Genolopy’s cyprus and cedar home stands, and it is the oldest schoolhouse in Florida, and one of the oldest in the United States.

Railroad tycoon Henry Flagler is credited with developing modern Florida. He’d been in the salt and grain industries, and he had collaborated with John D. Rockefeller to develop Standard Oil. He was a self-made millionaire breaking into the railway and luxury hotel game.

He moved from New York to Florida in the second half of the 19th century for the health of his ailing wife, who died despite the warm ocean air. When he remarried, he and his new wife visited St. Augustine and though they found it a lovely village, they were dismayed to find there were no nice hotels, nor pleasant ways to travel there.

Flagler knew an opportunity when he saw one: He bought the Jacksonville, St. Augustine & Halifax Railroad and built the snazzy 540-room Hotel Ponce de Leon. He then built hotels and laid rail all the way down to Miami, and onward to Key West. He died after falling in his home at 83. He is buried in St. Augustine.

The little city is adorable. And it’s history is rich, as one can see. But let’s have not-quite-forgotten Fernandina get the last word: “If you measured history per square mile, and graded it by the beauty of the natural backdrop, Amelia Island and Fernandina Beach might be able to claim the most spectacular heritage in Florida.”

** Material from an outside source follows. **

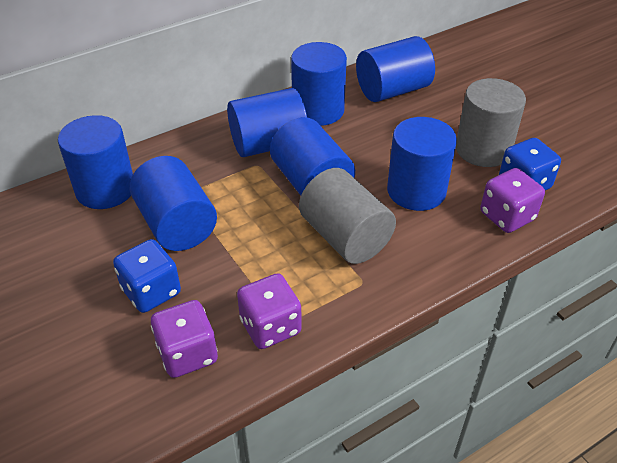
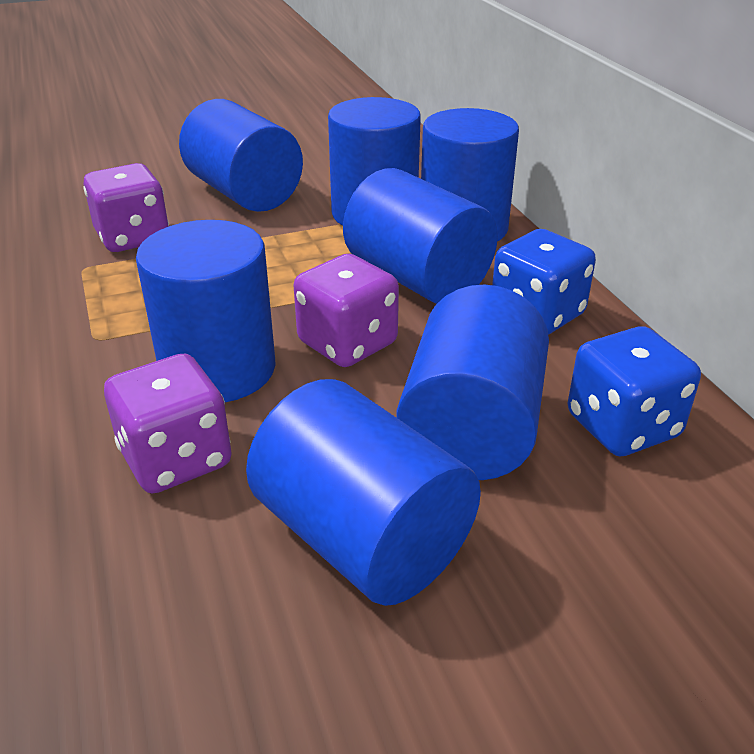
grey cylinder: [299,168,396,264] [456,78,526,167] = 2 -> none = 0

Postscript — Florida’s first inhabitants

For at least a thousand years before Europeans showed up, all of this belonged to Indigenous peoples. Though there were tens of thousands of people in scores of tribes throughout Florida and Georgia, they shared a common language and were called the Timucua. They called this land Napoyca.

The Europeans arrived, introduced disease and warfare and butchered the aboriginal people. By 1700, there were fewer than 1,000 left. Within 150 years, the Timucua would be extinct.